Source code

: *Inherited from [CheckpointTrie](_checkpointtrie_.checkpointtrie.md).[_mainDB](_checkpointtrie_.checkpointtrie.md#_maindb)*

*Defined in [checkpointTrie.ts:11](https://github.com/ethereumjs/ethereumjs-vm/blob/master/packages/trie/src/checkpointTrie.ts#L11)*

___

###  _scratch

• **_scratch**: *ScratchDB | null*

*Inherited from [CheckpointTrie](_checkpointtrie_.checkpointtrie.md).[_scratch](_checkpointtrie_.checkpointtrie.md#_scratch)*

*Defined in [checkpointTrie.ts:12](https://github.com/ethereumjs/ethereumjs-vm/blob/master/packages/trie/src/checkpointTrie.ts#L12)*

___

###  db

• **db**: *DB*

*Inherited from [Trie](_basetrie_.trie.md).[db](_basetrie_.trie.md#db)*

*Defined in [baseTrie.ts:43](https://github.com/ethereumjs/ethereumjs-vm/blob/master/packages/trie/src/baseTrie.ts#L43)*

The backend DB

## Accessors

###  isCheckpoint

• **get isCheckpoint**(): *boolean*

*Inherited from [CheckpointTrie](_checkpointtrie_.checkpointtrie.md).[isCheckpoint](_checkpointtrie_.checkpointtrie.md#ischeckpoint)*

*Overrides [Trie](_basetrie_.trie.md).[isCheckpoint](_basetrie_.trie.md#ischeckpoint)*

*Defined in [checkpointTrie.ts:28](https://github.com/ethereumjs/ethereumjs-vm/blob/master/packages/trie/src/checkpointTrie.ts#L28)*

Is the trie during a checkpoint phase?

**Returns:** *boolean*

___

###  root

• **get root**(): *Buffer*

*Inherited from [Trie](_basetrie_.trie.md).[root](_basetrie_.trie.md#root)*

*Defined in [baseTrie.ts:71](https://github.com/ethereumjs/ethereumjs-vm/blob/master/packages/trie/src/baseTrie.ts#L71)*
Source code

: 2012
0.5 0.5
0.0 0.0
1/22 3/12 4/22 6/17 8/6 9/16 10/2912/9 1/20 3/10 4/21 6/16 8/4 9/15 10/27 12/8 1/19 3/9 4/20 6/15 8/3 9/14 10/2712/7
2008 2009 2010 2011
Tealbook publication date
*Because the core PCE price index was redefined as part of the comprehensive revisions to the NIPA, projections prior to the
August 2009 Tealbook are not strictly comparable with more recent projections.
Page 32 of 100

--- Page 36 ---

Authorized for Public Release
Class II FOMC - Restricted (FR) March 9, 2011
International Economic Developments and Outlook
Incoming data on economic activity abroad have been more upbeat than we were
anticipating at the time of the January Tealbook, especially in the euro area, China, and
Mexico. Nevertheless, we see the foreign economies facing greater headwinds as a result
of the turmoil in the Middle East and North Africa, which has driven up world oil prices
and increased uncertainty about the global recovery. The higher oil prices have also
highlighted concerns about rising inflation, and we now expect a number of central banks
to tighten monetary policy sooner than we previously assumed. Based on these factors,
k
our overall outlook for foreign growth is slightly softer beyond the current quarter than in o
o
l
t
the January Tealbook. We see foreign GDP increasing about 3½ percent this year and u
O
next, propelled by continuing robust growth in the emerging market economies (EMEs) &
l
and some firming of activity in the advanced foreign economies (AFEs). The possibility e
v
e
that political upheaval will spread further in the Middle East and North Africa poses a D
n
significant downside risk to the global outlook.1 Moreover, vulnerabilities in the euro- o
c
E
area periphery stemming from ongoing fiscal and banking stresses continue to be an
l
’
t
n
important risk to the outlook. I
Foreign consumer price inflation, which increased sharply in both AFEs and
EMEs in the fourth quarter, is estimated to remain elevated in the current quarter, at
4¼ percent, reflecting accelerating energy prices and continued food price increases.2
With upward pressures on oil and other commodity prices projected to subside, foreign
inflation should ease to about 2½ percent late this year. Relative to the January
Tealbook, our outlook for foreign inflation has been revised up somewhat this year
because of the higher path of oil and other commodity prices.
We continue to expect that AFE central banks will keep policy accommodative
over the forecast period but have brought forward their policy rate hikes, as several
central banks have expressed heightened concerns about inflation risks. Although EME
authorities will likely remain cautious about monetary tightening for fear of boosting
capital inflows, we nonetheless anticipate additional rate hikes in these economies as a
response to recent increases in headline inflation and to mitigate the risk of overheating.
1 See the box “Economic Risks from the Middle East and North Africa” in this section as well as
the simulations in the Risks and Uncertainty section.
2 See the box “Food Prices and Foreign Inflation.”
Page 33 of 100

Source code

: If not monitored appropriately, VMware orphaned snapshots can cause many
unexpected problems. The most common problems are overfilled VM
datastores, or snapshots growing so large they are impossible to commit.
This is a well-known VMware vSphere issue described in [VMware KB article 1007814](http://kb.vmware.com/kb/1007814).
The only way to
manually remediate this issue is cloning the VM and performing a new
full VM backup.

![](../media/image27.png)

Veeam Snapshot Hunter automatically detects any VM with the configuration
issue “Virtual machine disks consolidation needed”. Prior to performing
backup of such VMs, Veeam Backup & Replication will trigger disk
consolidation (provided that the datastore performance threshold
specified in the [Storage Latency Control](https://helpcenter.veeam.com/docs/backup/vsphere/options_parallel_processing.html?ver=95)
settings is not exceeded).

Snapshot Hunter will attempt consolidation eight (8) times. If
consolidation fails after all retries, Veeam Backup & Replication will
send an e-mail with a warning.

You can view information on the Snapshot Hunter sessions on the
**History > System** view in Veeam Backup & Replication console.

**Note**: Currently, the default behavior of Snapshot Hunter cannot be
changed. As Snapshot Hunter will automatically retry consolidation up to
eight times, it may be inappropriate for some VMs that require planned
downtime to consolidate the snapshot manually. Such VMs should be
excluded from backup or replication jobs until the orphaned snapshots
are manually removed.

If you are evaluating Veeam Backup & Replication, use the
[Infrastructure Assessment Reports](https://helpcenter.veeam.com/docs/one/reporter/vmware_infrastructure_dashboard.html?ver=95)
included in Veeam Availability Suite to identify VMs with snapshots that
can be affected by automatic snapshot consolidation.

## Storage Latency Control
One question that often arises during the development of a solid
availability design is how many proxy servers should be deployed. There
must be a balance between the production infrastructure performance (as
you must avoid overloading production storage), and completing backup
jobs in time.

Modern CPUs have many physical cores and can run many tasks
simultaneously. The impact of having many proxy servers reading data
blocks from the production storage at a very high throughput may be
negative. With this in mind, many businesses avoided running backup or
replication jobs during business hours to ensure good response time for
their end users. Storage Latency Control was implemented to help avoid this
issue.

**Work item**.
What belongs in the answer is each line of the data that has the word "area".

**Answer to this problem**.
anticipating at the time of the January Tealbook, especially in the euro area, China, and
area periphery stemming from ongoing fiscal and banking stresses continue to be an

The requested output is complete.